Jeff Tangney, Doximity’s co-founder and CEO, said in an interview that even though over 80% of physicians are on the network, the company has at least a decade of “what we consider high growth” ahead because of the value it can bring to the health-care system.

For example, the referral system can get much stronger, so that doctors know exactly where in the country to send patients who have a rare cancer.

He also said that Doximity has plenty of opportunities to expand in telehealth given the size of its user base for its core product.

“Telehealth is 2% of rev today and it’s such a greenfield,” Tangney said after ringing the opening bell at the New York Stock Exchange. “We haven’t been aggressive on pricing yet.”

Diverse Portfolio of Services

Doximity’s overall growth is less reliant on telehealth than are other vendors in the market because its primary sources of revenue are not tied to doctor-patient communications. However, the company acknowledges that as the pandemic ends, its business could be hurt.
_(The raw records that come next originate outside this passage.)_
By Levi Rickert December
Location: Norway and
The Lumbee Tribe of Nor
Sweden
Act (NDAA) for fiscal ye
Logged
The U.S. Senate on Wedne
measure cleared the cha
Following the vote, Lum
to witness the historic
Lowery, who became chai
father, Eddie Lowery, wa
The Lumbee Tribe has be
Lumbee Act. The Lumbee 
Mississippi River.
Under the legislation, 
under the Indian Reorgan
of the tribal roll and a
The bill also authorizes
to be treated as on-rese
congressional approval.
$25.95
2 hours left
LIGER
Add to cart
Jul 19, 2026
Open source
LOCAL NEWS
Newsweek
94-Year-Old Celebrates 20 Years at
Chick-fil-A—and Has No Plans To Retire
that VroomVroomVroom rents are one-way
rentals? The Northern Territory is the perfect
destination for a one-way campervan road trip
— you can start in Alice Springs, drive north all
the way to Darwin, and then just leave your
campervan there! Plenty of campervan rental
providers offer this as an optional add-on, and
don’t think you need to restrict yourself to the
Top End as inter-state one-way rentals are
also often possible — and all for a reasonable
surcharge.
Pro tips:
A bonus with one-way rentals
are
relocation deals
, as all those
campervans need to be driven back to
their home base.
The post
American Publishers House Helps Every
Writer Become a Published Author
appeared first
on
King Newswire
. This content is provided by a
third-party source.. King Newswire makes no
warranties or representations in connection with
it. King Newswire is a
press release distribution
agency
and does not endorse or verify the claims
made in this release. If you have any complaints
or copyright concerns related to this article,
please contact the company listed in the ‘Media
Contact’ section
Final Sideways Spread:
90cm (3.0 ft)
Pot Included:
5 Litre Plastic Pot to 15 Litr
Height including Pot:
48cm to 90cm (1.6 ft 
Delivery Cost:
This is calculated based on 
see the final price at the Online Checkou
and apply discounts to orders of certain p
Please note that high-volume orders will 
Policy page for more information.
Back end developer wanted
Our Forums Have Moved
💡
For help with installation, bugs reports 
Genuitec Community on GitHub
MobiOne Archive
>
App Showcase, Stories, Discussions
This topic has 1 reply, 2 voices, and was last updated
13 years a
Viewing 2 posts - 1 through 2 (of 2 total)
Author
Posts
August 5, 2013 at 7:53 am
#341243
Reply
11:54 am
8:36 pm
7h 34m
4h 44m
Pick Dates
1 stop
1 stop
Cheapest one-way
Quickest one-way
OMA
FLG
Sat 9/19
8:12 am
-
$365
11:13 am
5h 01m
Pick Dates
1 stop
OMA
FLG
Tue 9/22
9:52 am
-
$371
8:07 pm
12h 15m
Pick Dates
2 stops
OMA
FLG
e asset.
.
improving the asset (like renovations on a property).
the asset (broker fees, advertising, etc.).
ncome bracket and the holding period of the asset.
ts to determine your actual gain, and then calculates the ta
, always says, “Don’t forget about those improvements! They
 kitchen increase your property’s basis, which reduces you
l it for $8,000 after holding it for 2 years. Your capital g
“The circumstances that have accelerated the growth of our business stemming from the effects of the COVID-19 pandemic may not continue in the future,” Doximity said. “If these customers reallocate a significant portion of their budgets back to in-person marketing, this could cause our growth to decline in future periods.”

The IPO marks Doximity’s first financing since 2014, when the company raised $54 million at a $355 million valuation, according to PitchBook.

As part of the offering, Doximity reserved 15% of the shares for doctors in the network. Assuming doctors maxed out their participation, they purchased about $91 million worth of Doximity stock.

Tangney said over 10,000 physicians participated in the offering, purchasing up to $24,000 worth of shares. As a group, they own more stock than any single new investor, he said.

The offering is being led by Morgan Stanley, Goldman Sachs Group Inc., and J.P. Morgan Chase & Co.